In New Zealand, the traditional academic path typically leads through NCEA or Cambridge exams, often seen as the gold standard of secondary education. Many homeschoolers feel pressured to follow suit, fearing that anything less might limit their children’s future. Yet, for a growing number of New Zealand families, the GED offers a refreshing alternative. It’s a simple, internationally recognised school-leaving certificate that does the job without dictating how you educate at home.
Still, there’s an unspoken assumption that lingers: that more traditional exams somehow produce better students.
But let’s set the record straight—the reputation of the exam does not determine the calibre of the student.
Homeschoolers who choose the GED are not opting out of excellence. They’ve already laid that down, year on year through all the seasons of home education. They’re simply choosing a path that respects the unique rhythm, depth, and flexibility of home education. The GED doesn’t make students capable. It simply certifies what has already been built—often over a decade or more—through intentional, values-driven learning and real-world experience.
The exam itself is just a tool. The calibre of the student is forged in the years of one-on-one conversations, personalised projects, family discussions around the dinner table and the steady encouragement to pursue their interests with integrity and grit.
We’ve seen this clearly in the stories of some of our GED graduates from New Zealand and beyond. All eight universities in New Zealand accept students with the GED and SAT combination. We have emails to confirm this too and the results of some of our top students, speak volumes about the quality of home education and students who have taken the GED.

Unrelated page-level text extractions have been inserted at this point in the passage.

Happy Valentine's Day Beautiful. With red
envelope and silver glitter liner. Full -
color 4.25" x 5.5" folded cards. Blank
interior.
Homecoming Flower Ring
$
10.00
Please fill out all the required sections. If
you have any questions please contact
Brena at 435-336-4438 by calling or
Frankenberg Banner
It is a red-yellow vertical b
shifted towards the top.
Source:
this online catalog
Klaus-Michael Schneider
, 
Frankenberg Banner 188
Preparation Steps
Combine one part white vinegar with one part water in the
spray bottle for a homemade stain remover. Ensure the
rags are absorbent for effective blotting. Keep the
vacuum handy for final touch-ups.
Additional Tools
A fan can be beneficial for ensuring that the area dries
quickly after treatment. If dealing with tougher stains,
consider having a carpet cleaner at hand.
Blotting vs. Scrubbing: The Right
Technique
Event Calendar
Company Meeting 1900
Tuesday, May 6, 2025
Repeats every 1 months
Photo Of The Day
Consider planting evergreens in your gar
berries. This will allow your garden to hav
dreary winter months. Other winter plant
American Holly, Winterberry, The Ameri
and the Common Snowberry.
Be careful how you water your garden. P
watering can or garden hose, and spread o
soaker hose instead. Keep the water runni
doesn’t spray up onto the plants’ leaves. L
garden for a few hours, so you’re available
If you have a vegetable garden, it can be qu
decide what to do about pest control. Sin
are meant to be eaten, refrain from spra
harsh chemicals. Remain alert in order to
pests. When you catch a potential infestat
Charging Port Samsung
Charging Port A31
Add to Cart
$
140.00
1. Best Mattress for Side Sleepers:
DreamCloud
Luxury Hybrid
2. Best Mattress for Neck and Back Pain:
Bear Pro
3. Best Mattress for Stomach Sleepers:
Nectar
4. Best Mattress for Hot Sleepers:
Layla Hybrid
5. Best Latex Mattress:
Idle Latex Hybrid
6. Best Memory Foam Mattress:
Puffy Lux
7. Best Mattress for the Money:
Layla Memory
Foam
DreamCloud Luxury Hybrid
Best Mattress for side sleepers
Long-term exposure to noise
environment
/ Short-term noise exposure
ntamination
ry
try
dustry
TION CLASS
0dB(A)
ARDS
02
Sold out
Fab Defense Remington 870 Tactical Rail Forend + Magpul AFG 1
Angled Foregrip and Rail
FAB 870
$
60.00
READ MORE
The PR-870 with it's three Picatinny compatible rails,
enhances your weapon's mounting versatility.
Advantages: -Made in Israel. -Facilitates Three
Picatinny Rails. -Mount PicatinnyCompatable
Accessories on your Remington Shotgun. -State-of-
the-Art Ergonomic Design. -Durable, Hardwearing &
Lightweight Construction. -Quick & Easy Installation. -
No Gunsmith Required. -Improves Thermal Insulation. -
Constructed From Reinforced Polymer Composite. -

Lucille Erwee, who completed her GED before enrolling at Massey University, graduated with a Bachelor of Business (Marketing) degree in 2022—in the top 5% of her class. That distinction wasn’t earned because she wrote a more “prestigious” exam, but because she brought diligence, maturity, and creative thinking to everything she did. Now her career is taking off, because of her character and determination: Career Lift-off: How Character, Not Prestige, Led to Success
Allyson Pietersen, another GED graduate, went on to complete a Bachelor of Science in Information Science, majoring in Business Systems. She passed Cum Laude in 2022, proving once again that the quality of a student’s education is not measured by the exam board on their certificate, but by the character, work ethic and curiosity nurtured long before they set foot on a university campus.
Justin Meyer completed a course in online animation studies at AnimSchool. Then, in 2021, he moved to Ohio in the USA and enrolled in Shawnee State University’s nationally ranked gaming engineering technology programme, where he earned academic honours on the President’s List. Read more on our GED Success Stories page
Brent, who earned his GED and is currently studying Computer Science through the University of the People, has made both the Dean’s List and Honours List during his studies. His success speaks not to the prestige of a particular exam, but to the solid academic and personal foundation that homeschooling allowed him to develop.
And then there’s Liam van Rooyen, who completed a Bachelor of Science in Health Sciences Magna Cum Laude at the University of the People in 2023. As a top-performing student, he was consistently on the Dean’s List. His achievements weren’t shaped by the exam he wrote, but by the calibre of student he had already become.
These stories of top achievers and many others on our GED Success Stories page, remind us that the true test of a student lies far beyond the exam room. Whether they write the GED, NCEA or Cambridge, it’s the person behind the certificate who determines the outcome, not the exam board.
As a home-educating parent in New Zealand, you don’t need to replicate the school system to raise a capable, confident learner. You’re not “missing out” by choosing a different route. In fact, you may be creating space for something even more powerful: a student who learns with purpose, thinks independently, and takes ownership of their future.
So if you’re wondering whether the GED is “enough,” remember this:
It’s not the exam that defines the student—it’s the student who gives meaning to the exam.
And the calibre of a student who has been taught with care, guided with wisdom and allowed to grow at their own pace? That speaks for itself.